Regional Wage Growth During the Recession
Nominal wages at the aggregate level have been found to rise during the recent recession (or at least not decline).This is surprising given that aggregate labor conditions were so weak.Many economists (myself included) have viewed this as a puzzle.The goal in this question is to assess whether this is a puzzle do to the composition of workers changing over time.In particular, I want you to do the following.
1. Use data from the 2000-2016 March CPS (downloaded from IPUMS CPS web site) to examine the time series (annual) trend in both nominal and real wages for 25-54 year old men not living in group quarters. (You need to download the group quarters variable). Wages will be defined as annual earnings (last year) divided by annual hours (last year). Annual hours can be computed by multiplying weeks worked last year * usual hours worked (either last year or currently). You should do this for a sample of all workers with a positive wage last year. You can convert to real wages using any deflator you wish (I use the June CPI-U in my work). June is in the middle of the year – that is why I pick it.
a. The first part of the assignment is to plot mean and median wages over time for this sample. How have wages evolved over the last 15 years in the U.S. What is the time series correlation between wage growth and changes in the employment to population ratio (defined within the same sample) between 2000-2015 (note that wages measured using the 2016 CPS sample actually refers to earnings in 2015). All means should be weighted by survey weights provided by the CPS.
b. In the second part of the question, I want to demographically adjust the data to adjust for composition changes over time (based on observables). As employment rates fell, they fell more for low educated workers than high educated workers. That means the average wages you measure in part (a) will actually be comparing different types of workers in 2010 relative to 2006. To demographically adjust the data, create age-skill groups in each year. Use 5 year age ranges (25-29, 30-34, etc.) and 5 education groupings (less than high school, high school only, some college, bachelor’s degree, more than a bachelor’s degree).
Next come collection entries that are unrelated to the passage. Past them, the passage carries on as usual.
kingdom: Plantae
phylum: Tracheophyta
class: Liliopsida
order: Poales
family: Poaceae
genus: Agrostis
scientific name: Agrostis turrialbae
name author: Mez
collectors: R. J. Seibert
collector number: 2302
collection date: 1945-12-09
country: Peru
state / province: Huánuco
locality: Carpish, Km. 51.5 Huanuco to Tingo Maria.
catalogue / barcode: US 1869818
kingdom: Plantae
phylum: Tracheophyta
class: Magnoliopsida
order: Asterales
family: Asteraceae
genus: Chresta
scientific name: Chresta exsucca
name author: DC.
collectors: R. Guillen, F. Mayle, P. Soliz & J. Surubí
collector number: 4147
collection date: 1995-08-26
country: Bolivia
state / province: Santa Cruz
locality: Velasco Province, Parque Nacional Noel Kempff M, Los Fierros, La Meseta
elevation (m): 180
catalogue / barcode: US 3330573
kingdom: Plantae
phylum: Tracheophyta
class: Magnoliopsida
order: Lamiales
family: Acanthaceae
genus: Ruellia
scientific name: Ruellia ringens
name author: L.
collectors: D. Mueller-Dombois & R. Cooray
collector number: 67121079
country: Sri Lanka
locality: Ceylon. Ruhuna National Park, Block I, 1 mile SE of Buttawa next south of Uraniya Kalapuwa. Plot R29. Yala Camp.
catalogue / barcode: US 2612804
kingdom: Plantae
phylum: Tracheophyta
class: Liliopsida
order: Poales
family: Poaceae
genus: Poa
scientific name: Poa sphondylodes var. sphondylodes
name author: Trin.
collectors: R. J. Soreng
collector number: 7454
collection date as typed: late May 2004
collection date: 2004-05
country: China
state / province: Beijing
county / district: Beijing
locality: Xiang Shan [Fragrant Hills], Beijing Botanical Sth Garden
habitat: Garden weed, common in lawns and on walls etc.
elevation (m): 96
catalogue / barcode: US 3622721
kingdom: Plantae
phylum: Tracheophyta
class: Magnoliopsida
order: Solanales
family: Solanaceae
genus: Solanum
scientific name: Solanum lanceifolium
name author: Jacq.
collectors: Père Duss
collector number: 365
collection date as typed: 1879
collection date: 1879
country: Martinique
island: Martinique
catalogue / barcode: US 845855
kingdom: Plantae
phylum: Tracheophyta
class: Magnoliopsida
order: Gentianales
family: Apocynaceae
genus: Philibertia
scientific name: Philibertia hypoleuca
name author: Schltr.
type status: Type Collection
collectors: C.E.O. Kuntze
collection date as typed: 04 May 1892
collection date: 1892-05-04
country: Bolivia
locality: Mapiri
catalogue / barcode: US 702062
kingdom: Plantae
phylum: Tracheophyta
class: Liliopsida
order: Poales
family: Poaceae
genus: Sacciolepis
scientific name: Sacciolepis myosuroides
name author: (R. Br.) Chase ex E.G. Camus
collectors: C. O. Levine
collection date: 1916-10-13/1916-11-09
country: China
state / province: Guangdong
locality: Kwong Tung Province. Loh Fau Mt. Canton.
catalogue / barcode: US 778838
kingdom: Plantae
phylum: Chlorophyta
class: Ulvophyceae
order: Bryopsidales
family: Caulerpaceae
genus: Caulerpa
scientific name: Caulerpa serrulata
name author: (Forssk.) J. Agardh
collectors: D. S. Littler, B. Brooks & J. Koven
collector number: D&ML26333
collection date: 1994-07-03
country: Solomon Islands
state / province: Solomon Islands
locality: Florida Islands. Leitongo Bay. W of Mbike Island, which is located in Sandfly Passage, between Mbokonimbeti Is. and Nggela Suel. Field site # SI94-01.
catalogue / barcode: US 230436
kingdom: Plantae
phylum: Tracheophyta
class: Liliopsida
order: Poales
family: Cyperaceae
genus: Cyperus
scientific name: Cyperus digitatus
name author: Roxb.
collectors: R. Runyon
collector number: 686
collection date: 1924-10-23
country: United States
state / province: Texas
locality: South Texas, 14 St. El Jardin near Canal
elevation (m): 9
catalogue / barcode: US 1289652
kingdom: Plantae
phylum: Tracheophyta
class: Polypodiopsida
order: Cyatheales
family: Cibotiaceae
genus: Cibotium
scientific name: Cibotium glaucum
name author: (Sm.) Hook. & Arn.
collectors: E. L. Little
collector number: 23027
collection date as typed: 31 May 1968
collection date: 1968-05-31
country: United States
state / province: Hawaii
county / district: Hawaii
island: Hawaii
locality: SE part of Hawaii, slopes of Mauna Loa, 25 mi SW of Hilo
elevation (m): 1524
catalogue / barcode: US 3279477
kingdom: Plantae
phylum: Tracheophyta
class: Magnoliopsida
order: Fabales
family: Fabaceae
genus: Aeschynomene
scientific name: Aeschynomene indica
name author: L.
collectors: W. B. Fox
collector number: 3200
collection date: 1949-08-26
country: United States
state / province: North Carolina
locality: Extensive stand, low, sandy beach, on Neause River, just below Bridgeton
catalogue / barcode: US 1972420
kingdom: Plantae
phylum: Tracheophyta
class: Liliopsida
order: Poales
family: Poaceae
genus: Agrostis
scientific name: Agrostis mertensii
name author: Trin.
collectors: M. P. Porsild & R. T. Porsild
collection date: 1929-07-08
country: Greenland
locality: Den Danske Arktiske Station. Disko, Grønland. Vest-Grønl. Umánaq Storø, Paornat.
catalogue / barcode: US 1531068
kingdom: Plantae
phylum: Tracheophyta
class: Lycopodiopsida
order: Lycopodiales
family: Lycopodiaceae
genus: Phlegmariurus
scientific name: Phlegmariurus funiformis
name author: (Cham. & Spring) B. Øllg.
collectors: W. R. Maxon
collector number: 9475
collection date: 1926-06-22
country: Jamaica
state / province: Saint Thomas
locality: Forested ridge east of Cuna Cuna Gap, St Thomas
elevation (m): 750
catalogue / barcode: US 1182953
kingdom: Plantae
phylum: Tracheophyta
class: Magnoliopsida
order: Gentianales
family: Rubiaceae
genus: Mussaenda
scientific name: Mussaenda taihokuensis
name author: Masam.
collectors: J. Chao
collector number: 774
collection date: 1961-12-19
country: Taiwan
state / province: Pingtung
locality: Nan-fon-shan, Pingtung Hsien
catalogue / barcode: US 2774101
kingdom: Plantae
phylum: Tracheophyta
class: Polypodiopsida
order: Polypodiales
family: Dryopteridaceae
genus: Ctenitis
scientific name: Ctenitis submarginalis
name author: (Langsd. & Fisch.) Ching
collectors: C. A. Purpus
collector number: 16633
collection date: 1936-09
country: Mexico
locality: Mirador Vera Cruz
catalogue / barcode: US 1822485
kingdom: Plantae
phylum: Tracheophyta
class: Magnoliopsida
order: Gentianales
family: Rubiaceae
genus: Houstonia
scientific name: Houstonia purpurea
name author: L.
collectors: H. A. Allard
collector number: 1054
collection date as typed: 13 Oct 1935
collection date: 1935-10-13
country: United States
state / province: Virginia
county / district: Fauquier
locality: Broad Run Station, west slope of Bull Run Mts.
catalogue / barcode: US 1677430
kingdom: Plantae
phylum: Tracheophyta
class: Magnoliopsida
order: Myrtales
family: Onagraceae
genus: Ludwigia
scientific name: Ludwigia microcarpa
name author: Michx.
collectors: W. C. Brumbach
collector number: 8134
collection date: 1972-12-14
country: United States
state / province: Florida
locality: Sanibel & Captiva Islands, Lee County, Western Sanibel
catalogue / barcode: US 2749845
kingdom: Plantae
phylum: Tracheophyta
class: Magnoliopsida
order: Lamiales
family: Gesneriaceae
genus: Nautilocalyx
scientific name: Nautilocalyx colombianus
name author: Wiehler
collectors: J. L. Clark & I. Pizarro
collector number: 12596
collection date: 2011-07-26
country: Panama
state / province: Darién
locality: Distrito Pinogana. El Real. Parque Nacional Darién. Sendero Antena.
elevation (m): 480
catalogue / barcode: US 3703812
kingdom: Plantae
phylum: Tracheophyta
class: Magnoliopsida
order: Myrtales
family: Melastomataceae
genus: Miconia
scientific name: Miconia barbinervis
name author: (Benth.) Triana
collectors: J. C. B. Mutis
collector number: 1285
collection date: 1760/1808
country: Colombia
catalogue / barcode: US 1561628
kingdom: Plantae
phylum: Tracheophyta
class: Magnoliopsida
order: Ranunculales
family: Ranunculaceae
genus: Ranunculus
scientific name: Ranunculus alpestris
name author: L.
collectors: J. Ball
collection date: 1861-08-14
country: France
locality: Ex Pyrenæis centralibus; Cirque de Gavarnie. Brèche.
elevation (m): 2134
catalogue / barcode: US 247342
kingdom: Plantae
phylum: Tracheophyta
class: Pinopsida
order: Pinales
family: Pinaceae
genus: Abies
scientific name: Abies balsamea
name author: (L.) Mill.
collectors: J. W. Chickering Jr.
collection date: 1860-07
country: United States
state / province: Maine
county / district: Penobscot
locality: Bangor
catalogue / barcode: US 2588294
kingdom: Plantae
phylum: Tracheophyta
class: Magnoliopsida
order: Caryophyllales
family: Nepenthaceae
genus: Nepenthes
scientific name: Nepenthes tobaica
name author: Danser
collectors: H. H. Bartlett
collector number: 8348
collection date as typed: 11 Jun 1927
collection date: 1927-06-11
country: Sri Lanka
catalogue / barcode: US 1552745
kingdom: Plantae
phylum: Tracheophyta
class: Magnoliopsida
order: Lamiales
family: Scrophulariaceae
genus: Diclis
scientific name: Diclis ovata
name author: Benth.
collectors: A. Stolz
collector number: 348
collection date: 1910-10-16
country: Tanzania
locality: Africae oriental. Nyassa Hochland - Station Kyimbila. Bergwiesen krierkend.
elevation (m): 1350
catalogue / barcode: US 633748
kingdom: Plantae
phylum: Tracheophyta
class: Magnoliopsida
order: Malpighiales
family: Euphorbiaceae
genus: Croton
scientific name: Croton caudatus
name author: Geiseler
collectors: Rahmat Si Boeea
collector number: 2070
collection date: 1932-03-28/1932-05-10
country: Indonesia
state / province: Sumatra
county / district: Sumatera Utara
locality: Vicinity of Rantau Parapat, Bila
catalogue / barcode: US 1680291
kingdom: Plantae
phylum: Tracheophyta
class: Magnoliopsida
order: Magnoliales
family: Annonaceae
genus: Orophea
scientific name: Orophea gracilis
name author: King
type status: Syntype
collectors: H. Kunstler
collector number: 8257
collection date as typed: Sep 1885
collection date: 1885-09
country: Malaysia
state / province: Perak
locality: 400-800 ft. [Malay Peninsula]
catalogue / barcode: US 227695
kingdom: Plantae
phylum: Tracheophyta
Compute wages within these cells for each year (again weighting the data using survey weights). However, when computing time series trends, we will fix the population weights for each cell at year 2000 levels.[1] So, for each year, you will compute a measure of wages by multiplying the means within each cell during that year by the 2000 shares of population in each cell (and then sum across cells within the year). By doing this, you will be able to compute a demographically adjusted wage series during the 2000 – 2015 period. How do these demographically adjusted wage series compare to your series in part (a). Discuss the differences. Do wages look more or less responsive with respect to changes in employment?
c. In the third part of the question, I want you to impute wages for those not working. So your sample will now expand to all workers – even those without a measured wage. We will do the imputation in a crude way. Using this new sample, define demographic groups by age-skill for each year. For each person without out a wage in a given year – match them to their demographic cell in that year. For your imputation, assign those with a missing wage in that year to the 33rd percentile of the wages within that cell (for that year). Note – those with the highest wages will be at the 99th percentile. This assumes that those with a missing wage (of a given age-skill type) are disproportionately drawn from the bottom part of their age-skill wage distribution. Still adjust the wages for changing demographic composition by fixing the weights for each demographic cell at their 2000 level (using the full sample including the zeros). How do the time series patterns in these demographically adjusted wages (including the zeros) compare to the wage series created in part b. How would things change if you used the 50th percentile to conduct the imputation?
2. Redo parts (a)-(c) using data from the 2000 Census and the 2001-2014 American Community Survey (downloaded from the IPUMS USA website). You should use the same sample restrictions as above. The group quarters restriction is much more important for the ACS sample. You should be aware that the educational codes change in the ACS in 2007 or 2008 – so, you will need to adjust your code to account for this.
Do the raw wage patterns in the CPS and ACS line up with each other? Do the demographic adjustments make a difference? Does imputing the wages make a difference?
When writing up your results, make sure you take time to describe your figures and flush out your conclusions. Both the write up and figures should be self-contained. That means, if someone just looked at your figures, they should be able to understand what is going on (axis labeled, title, lines labeled, a detailed note describing the figure, etc.). Also, someone should be able to read your write up and figure out what you are trying to convey. Your write up does not have to be long – but, it should be clear.
[1] I.e. the share of the population that lives in each group.